ALLE TEILE DURCHLAUFEN VON DA AN
DEN SELBEN (PRODUKTIONS-)WEG,
ABER EINZELN, JEDER TEIL FÜR SICH:
TAUSENDZWEIHUNDERT GRAD GEFRORENER RHYTHMUS.
AM ENDE FÜGEN WIR DIE TEILE WIEDER ZUSAMMEN
KANN ES NACH ALL DEM WIEDER EIN GANZES WERDEN?
WIEVIEL AN KRAFT & SPANNUNG IST (NOCH) DA?
IST ETWAS VERLOREN GEGANGEN?
(Sabine Bauer)
• Fast hat unsere Zeit, welche fortschritts(f)reudig ungehemmt riesige Müllhaufen von industriell gefertigten Gegenstände produziert, fast haben es »Masse & Macht«, die »Haupt- & Selbstdarsteller« der unierten Kunst- & Kulturbetriebe vergessen: Die Keramik zählt zu den ersten Beispielen kunstvoll gestalteter Objekte aus der Frühzeit der Menschheit.
Fast.
Sabine Bauer ist eine Meisterin der 1200°C-Brände. Unbeirrt von all jenen angesagt zeitgeistig kunstkonzeptuellen Wahn- & Dreistigkeiten beschäftigt sich die junge Künstlerin täglich mit dichtem und porösem Scherben: Ein faszinierendes »Hand-Werk«, zu dessen erfolgreicher Ausübung enormes Materialwissen, kunstvolle Hand- & Fingerfertigkeiten wie eine in jeglicher Hinsicht belastbare Geistes- & Geduldsfähigkeit die unabdingbaren Voraussetzungen bilden.

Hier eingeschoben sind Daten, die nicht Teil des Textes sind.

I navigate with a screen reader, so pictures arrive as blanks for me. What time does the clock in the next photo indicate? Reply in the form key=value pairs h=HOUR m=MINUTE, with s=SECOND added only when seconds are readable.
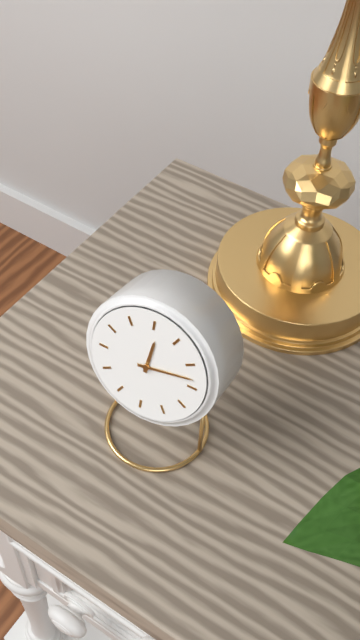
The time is h=12 m=13
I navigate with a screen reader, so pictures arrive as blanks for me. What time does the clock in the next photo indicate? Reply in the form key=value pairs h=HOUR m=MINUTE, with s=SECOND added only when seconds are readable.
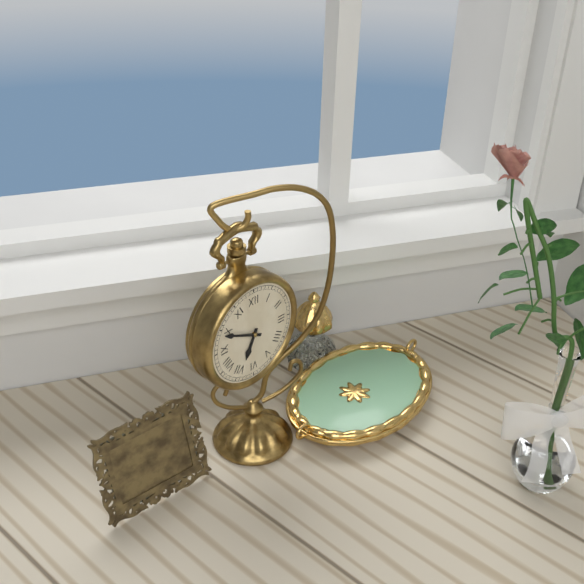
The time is h=6 m=49
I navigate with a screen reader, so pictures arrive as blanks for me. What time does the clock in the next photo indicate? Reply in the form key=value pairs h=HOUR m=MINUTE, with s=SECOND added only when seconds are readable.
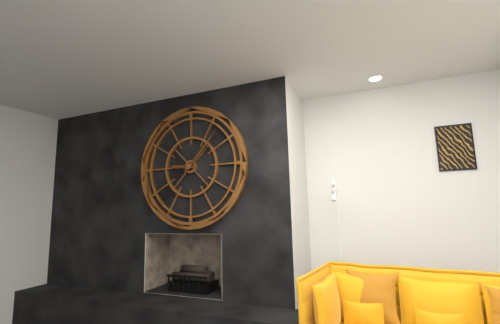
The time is h=9 m=7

Auch möchte der Autor dieser Zeilen in diesem Zusammenhang den geneigten Leser an jene bemerkenswerten Bedenk-Verortungen des mexikanischen Nobelpreisträgers Octavio Paz erinnern:
»Für den industriellen Gegenstand gibt es keine Wiedergeburt: Er verschwindet ebenso schnell, wie er erschienen ist. Hinterließe er keine Spuren, wäre er wirklich vollkommen; doch leider hat er einen Körper, und wenn er einmal ausgedient hat, wird er schwer zu vernichtender Abfall.

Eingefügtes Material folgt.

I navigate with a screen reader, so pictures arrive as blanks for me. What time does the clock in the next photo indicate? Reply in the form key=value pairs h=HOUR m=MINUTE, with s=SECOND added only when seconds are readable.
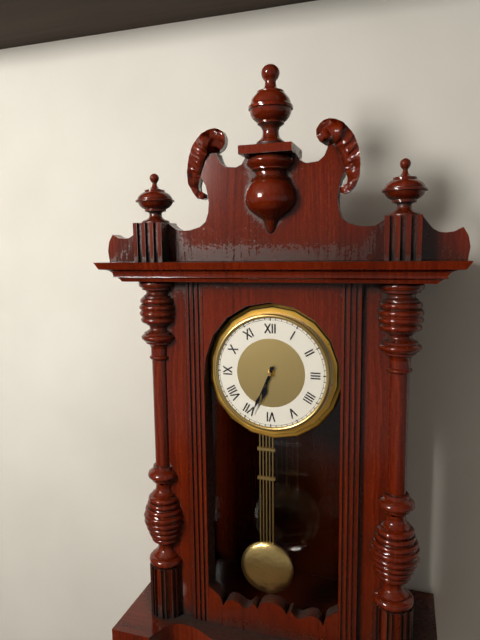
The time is h=6 m=34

Die Indezenz des Mülls ist nicht weniger pathetisch als die falsche Ewigkeit des Museums. Der Gegenstand des Handwerks will weder Jahrtausende dauern, noch ist er davon besessen, bald zu vergehen. Er vergeht mit der Zeit, begleitet unser Leben, nutzt sich allmählich ab, sucht nicht den Tod, aber negiert ihn auch nicht: er nimmt ihn hin. Zwischen der zeitlosen Zeit des Museums und der beschleunigten Zeit der Technik ist der Gegenstand des Handwerks das Pulsieren der menschlichen Zeit.
Er ist ein Gebrauchsgegenstand, doch einer, der auch schön ist; ein Gegenstand, der dauert, doch der endet und sich damit abfindet, dass er endet; ein Gegenstand, der nicht einzig ist wie das Kunstwerk, sondern ersetzt werden kann durch einen anderen Gegenstand, der ihm ähnelt, doch nie der gleiche ist.

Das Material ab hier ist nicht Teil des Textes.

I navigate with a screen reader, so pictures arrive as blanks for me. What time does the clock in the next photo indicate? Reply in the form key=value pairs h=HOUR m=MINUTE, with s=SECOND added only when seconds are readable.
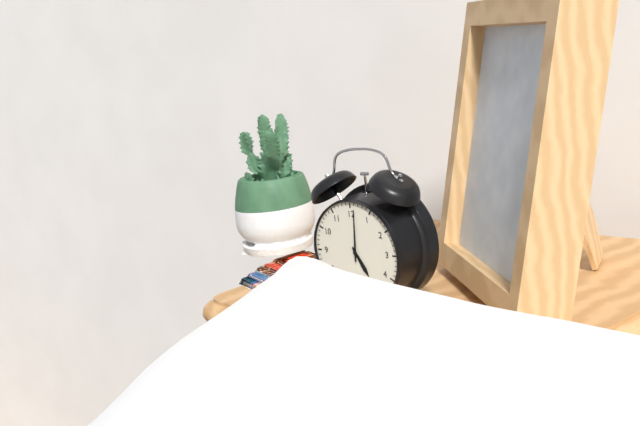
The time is h=5 m=1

Das Werk des Handwerkers lehrt uns zu sterben und somit zu leben.«
Herzlich Willkommen!
p.s.: Folgende Basisinformationen sind für den »Public-Domain-Besucher« vielleicht von Interesse und (u.a.) im grossen Kunstlexikon von P.W. Hartmann nachzulesen:
»Keramik, von griechisch keramos, "Töpfererde", und keramike (techne), "Töpferkunst".
Bezeichnung für Erzeugnisse aus gebrannten ton- bzw. kaolinhaltigen Grundstoffen sowie für die Technik ihrer Herstellung, die Töpferkunst. Je nach der Dichte des Ausgangsmaterials, d. h. nach ihrer Wasseraufnahmefähigkeit, unterscheidet man zwischen Produkten mit dichtem Scherben (Porzellan, Steinzeug u. dgl.) und solchen mit porösem Scherben (Fayence, Steingut und Terrakotta), die erst durch die Glasur wasserdicht werden. Bisweilen wird auch von so genannten sonderkeramischen Werkstoffen gesprochen, wie z. B. Steatit.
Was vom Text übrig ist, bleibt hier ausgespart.